→ Exercise prompt
Leave the pictures behind and reproduce every line of the listing exactly.

--- Data for the task Enclosed Below ---

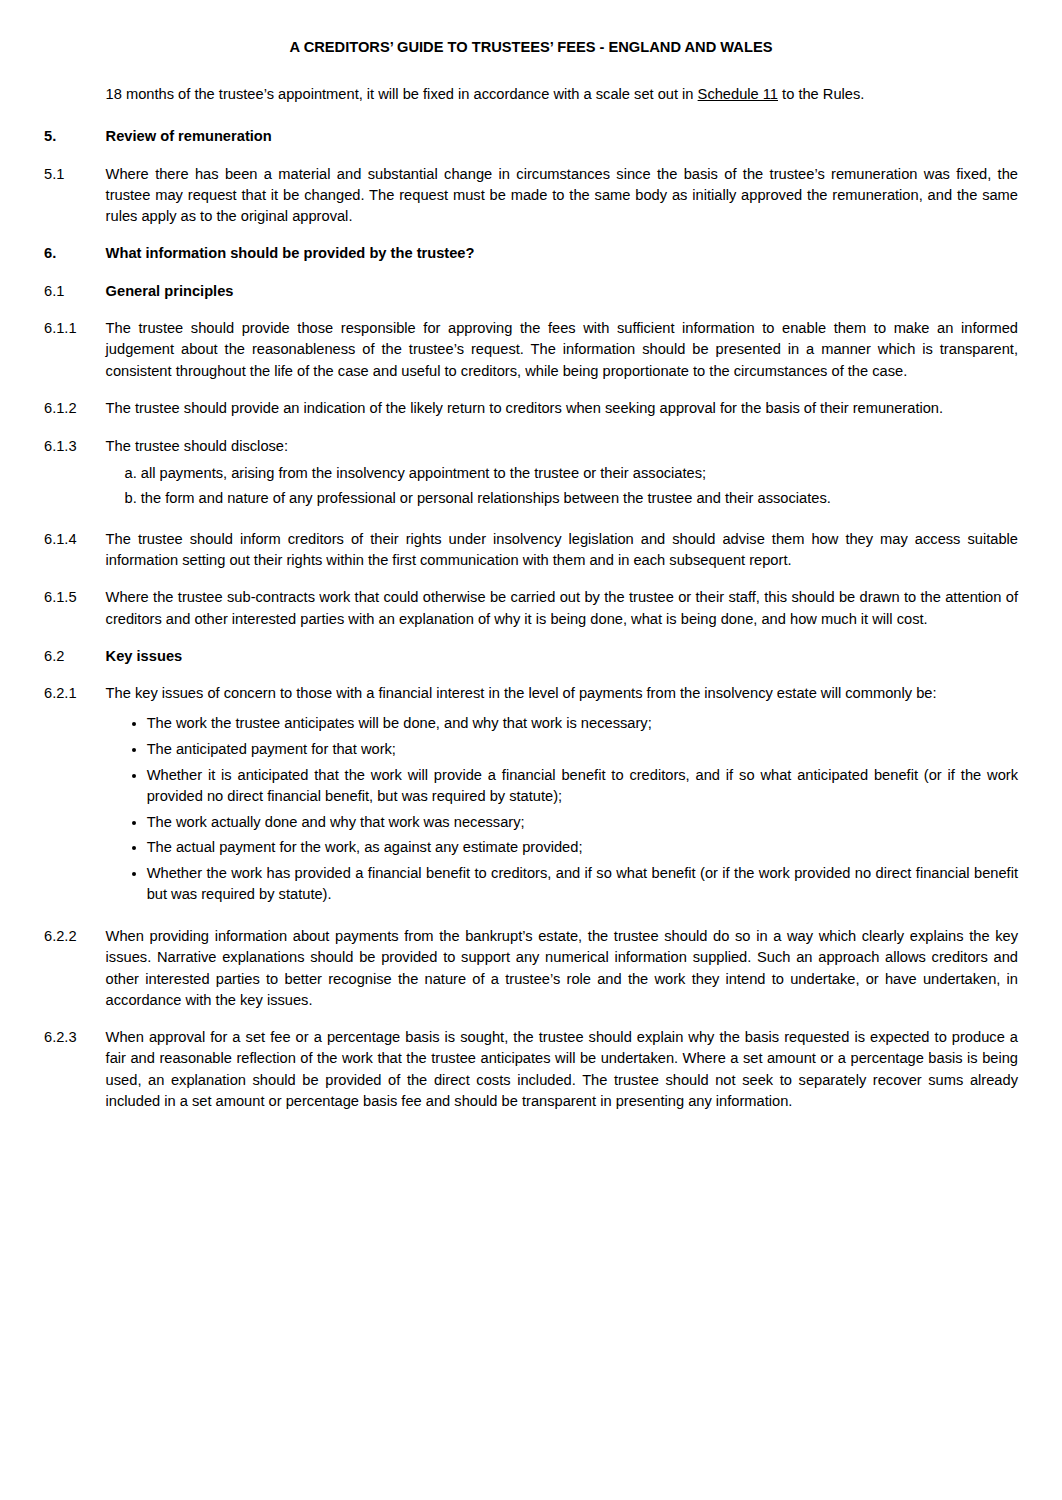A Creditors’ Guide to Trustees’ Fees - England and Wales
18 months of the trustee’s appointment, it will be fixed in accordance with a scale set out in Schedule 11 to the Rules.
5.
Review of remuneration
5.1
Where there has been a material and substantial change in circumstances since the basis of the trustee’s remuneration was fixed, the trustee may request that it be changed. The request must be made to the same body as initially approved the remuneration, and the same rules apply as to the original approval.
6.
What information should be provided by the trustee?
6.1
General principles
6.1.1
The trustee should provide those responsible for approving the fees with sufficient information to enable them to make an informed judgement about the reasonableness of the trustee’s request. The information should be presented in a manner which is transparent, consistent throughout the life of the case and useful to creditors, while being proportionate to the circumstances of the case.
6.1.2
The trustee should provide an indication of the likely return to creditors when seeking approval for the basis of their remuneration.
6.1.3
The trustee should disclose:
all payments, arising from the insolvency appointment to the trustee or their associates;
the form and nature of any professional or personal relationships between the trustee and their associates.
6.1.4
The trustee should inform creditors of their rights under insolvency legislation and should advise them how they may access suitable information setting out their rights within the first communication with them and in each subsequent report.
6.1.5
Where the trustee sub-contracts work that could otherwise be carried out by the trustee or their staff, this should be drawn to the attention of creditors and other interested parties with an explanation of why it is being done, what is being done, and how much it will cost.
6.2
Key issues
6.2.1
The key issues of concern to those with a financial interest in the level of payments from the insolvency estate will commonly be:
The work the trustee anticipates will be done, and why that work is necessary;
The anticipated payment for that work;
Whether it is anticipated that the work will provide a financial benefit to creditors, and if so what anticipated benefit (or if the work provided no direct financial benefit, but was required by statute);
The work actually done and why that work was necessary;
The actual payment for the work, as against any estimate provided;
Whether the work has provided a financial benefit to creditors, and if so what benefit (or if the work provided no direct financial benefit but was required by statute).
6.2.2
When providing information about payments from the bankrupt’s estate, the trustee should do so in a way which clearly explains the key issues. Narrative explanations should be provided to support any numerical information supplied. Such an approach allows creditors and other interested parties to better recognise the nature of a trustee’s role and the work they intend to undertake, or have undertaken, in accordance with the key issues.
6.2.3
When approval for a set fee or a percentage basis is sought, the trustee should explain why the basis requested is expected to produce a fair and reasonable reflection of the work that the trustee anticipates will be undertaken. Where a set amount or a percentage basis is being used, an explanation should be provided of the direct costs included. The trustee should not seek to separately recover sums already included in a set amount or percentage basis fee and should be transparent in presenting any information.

--- End of Enclosed Data for the task ---

→ Expected answer
A Creditors’ Guide to Trustees’ Fees - England and Wales
18 months of the trustee’s appointment, it will be fixed in accordance with a scale set out in Schedule 11 to the Rules.
5.
Review of remuneration
5.1
Where there has been a material and substantial change in circumstances since the basis of the trustee’s remuneration was fixed, the trustee may request that it be changed. The request must be made to the same body as initially approved the remuneration, and the same rules apply as to the original approval.
6.
What information should be provided by the trustee?
6.1
General principles
6.1.1
The trustee should provide those responsible for approving the fees with sufficient information to enable them to make an informed judgement about the reasonableness of the trustee’s request. The information should be presented in a manner which is transparent, consistent throughout the life of the case and useful to creditors, while being proportionate to the circumstances of the case.
6.1.2
The trustee should provide an indication of the likely return to creditors when seeking approval for the basis of their remuneration.
6.1.3
The trustee should disclose:
all payments, arising from the insolvency appointment to the trustee or their associates;
the form and nature of any professional or personal relationships between the trustee and their associates.
6.1.4
The trustee should inform creditors of their rights under insolvency legislation and should advise them how they may access suitable information setting out their rights within the first communication with them and in each subsequent report.
6.1.5
Where the trustee sub-contracts work that could otherwise be carried out by the trustee or their staff, this should be drawn to the attention of creditors and other interested parties with an explanation of why it is being done, what is being done, and how much it will cost.
6.2
Key issues
6.2.1
The key issues of concern to those with a financial interest in the level of payments from the insolvency estate will commonly be:
The work the trustee anticipates will be done, and why that work is necessary;
The anticipated payment for that work;
Whether it is anticipated that the work will provide a financial benefit to creditors, and if so what anticipated benefit (or if the work provided no direct financial benefit, but was required by statute);
The work actually done and why that work was necessary;
The actual payment for the work, as against any estimate provided;
Whether the work has provided a financial benefit to creditors, and if so what benefit (or if the work provided no direct financial benefit but was required by statute).
6.2.2
When providing information about payments from the bankrupt’s estate, the trustee should do so in a way which clearly explains the key issues. Narrative explanations should be provided to support any numerical information supplied. Such an approach allows creditors and other interested parties to better recognise the nature of a trustee’s role and the work they intend to undertake, or have undertaken, in accordance with the key issues.
6.2.3
When approval for a set fee or a percentage basis is sought, the trustee should explain why the basis requested is expected to produce a fair and reasonable reflection of the work that the trustee anticipates will be undertaken. Where a set amount or a percentage basis is being used, an explanation should be provided of the direct costs included. The trustee should not seek to separately recover sums already included in a set amount or percentage basis fee and should be transparent in presenting any information.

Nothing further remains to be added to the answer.